[DATASET EXTRACT]

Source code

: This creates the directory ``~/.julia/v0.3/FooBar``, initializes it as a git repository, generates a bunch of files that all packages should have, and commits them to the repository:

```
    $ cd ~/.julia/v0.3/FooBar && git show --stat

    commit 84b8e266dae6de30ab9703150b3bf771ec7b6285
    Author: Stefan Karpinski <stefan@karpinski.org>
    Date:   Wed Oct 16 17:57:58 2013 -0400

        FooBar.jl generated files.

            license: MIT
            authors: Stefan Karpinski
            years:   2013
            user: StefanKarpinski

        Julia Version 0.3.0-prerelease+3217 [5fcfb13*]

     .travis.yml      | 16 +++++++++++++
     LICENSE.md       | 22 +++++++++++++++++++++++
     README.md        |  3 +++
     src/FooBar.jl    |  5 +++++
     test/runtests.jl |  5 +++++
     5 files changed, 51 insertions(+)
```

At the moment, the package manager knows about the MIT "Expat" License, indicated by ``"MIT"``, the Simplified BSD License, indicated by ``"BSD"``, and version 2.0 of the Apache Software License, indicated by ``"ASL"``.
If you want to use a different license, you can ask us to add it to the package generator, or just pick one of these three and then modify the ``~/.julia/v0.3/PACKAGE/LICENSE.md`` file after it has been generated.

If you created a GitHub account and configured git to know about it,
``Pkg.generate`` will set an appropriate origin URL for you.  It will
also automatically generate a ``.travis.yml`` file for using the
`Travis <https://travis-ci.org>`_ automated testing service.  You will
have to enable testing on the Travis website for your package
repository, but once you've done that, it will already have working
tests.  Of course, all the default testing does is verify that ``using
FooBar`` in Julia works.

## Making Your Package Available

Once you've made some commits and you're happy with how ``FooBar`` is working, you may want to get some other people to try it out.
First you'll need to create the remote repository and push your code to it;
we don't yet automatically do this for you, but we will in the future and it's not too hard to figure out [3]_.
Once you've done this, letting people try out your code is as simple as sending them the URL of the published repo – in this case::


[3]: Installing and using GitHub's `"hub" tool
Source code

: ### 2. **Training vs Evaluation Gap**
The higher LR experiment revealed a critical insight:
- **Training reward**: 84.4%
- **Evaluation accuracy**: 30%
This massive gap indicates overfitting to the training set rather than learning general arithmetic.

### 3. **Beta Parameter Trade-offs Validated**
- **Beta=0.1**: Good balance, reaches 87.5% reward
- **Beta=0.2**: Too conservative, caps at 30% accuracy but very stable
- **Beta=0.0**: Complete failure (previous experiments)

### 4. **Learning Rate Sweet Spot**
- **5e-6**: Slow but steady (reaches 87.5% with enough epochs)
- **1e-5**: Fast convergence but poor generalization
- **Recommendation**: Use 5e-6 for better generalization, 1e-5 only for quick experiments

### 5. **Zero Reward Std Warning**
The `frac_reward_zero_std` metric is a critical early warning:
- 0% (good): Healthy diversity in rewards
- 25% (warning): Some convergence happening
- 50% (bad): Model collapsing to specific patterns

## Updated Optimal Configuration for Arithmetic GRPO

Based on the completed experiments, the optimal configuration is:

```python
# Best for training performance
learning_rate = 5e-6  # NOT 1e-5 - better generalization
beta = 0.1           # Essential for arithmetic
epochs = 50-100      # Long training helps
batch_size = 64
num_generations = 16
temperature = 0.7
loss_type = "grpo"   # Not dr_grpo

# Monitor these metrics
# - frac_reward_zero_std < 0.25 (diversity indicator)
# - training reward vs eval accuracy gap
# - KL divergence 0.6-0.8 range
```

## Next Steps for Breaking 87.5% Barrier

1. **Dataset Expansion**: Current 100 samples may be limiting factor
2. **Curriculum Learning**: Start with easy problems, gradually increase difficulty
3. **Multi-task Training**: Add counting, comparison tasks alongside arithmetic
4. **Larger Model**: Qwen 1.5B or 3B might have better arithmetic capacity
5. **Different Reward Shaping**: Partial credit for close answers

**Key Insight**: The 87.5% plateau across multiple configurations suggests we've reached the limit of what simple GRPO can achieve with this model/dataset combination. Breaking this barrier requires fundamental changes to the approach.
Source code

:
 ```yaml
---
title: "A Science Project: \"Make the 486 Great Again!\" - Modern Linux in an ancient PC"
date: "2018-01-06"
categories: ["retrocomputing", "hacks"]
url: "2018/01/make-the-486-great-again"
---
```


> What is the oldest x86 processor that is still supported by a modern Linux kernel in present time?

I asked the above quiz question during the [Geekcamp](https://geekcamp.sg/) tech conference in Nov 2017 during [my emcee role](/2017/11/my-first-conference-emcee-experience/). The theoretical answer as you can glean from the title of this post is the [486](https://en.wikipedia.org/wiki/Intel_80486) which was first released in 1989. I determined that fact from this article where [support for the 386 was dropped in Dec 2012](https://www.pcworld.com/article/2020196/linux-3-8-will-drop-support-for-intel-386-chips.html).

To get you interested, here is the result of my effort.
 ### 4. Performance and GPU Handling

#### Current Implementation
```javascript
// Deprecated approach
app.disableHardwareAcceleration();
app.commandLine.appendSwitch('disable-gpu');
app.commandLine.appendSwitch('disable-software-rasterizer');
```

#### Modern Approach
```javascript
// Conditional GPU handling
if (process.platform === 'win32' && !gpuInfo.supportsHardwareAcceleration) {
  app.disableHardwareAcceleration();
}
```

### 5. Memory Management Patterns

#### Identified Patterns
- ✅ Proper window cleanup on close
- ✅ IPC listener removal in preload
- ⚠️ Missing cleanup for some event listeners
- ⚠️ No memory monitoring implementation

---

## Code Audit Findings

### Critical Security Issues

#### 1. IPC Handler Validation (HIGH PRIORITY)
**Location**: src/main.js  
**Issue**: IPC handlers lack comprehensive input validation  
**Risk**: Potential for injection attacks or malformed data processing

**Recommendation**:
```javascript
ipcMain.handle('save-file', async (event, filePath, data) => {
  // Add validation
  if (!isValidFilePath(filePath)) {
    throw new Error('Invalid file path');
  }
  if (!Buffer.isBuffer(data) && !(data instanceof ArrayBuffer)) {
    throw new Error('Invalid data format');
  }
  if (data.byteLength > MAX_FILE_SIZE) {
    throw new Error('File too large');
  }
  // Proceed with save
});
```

[WORK TO COMPLETE] Search the listing above for lines containing "files", and copy them.

[SOLUTION TO THIS TASK]
: This creates the directory ``~/.julia/v0.3/FooBar``, initializes it as a git repository, generates a bunch of files that all packages should have, and commits them to the repository:
        FooBar.jl generated files.
     5 files changed, 51 insertions(+)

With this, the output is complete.